--- start The records ---

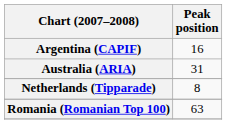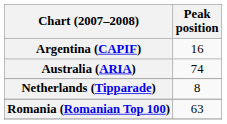Australia (ARIA) | Peak position: 31 -> 74
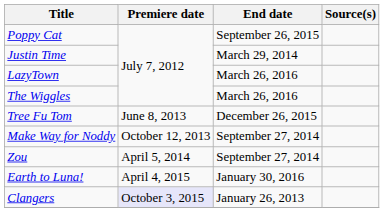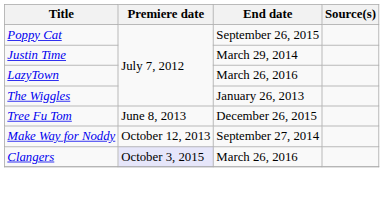The Wiggles | End date: March 26, 2016 -> January 26, 2013
- row: Zou | April 5, 2014 | September 27, 2014
- row: Earth to Luna! | April 4, 2015 | January 30, 2016
Clangers | End date: January 26, 2013 -> March 26, 2016
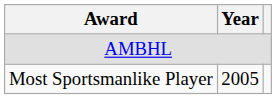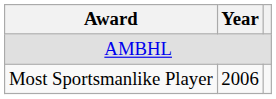Most Sportsmanlike Player | Year: 2005 -> 2006
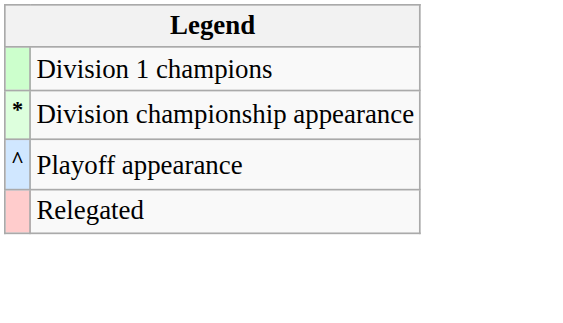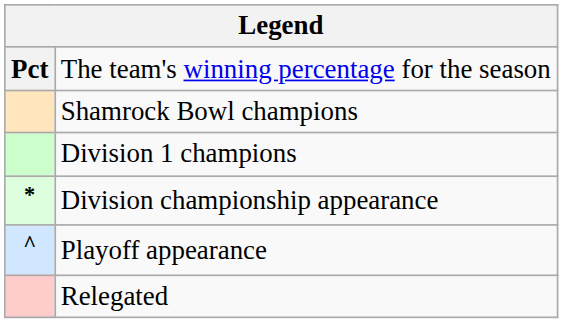+ row: Pct | The team's winning percentage for the season
+ row: Shamrock Bowl champions
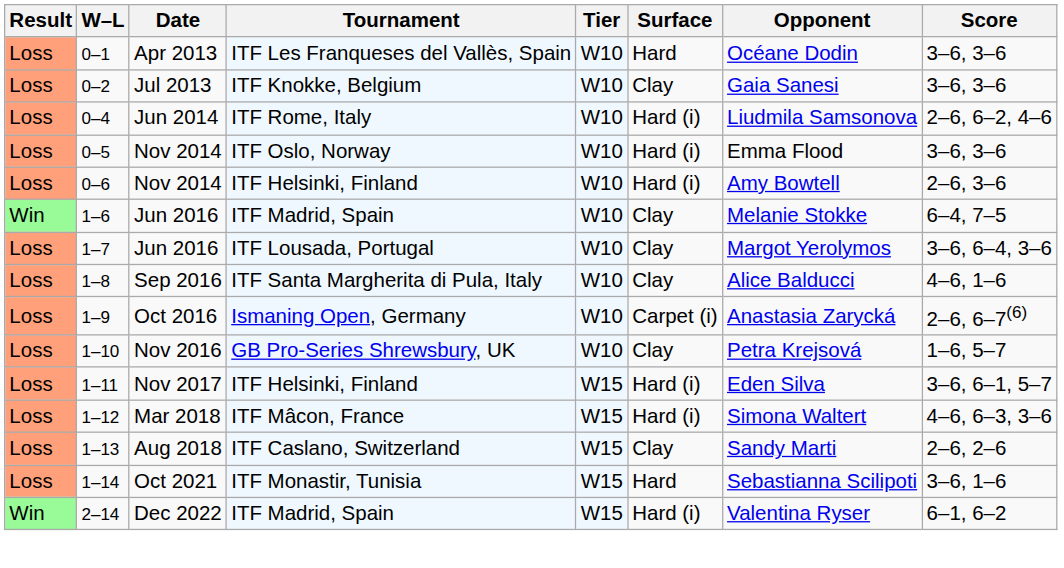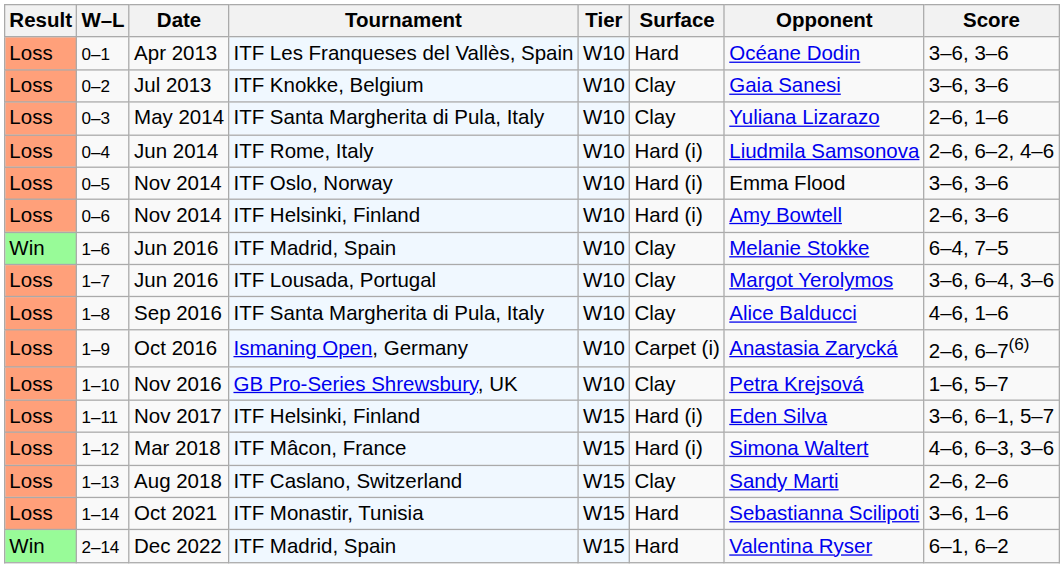+ row: Loss | 0–3 | May 2014 | ITF Santa Margherita di Pula, Italy | W10 | Clay | Yuliana Lizarazo | 2–6, 1–6
2–14 | Surface: Hard (i) -> Hard
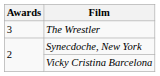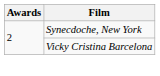- row: 3 | The Wrestler
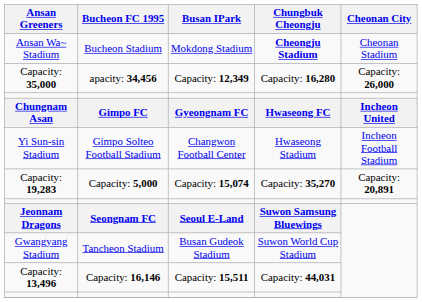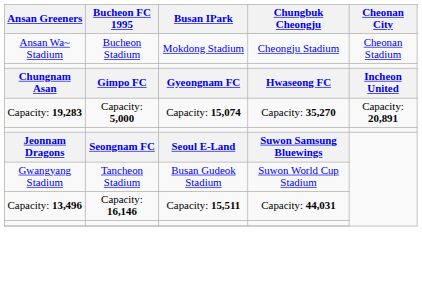Ansan Wa~ Stadium | Chungbuk Cheongju: bold -> normal
- row: Capacity: 35,000 | apacity: 34,456 | Capacity: 12,349 | Capacity: 16,280 | Capacity: 26,000
- row: Yi Sun-sin Stadium | Gimpo Solteo Football Stadium | Changwon Football Center | Hwaseong Stadium | Incheon Football Stadium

--- end The records ---

Exercise objective: Please copy out every line of the records above word for word, leaving out the pictures.

Final answer:
Australia (ARIA) | Peak position: 31 -> 74
The Wiggles | End date: March 26, 2016 -> January 26, 2013
- row: Zou | April 5, 2014 | September 27, 2014
- row: Earth to Luna! | April 4, 2015 | January 30, 2016
Clangers | End date: January 26, 2013 -> March 26, 2016
Most Sportsmanlike Player | Year: 2005 -> 2006
+ row: Pct | The team's winning percentage for the season
+ row: Shamrock Bowl champions
+ row: Loss | 0–3 | May 2014 | ITF Santa Margherita di Pula, Italy | W10 | Clay | Yuliana Lizarazo | 2–6, 1–6
2–14 | Surface: Hard (i) -> Hard
- row: 3 | The Wrestler
Ansan Wa~ Stadium | Chungbuk Cheongju: bold -> normal
- row: Capacity: 35,000 | apacity: 34,456 | Capacity: 12,349 | Capacity: 16,280 | Capacity: 26,000
- row: Yi Sun-sin Stadium | Gimpo Solteo Football Stadium | Changwon Football Center | Hwaseong Stadium | Incheon Football Stadium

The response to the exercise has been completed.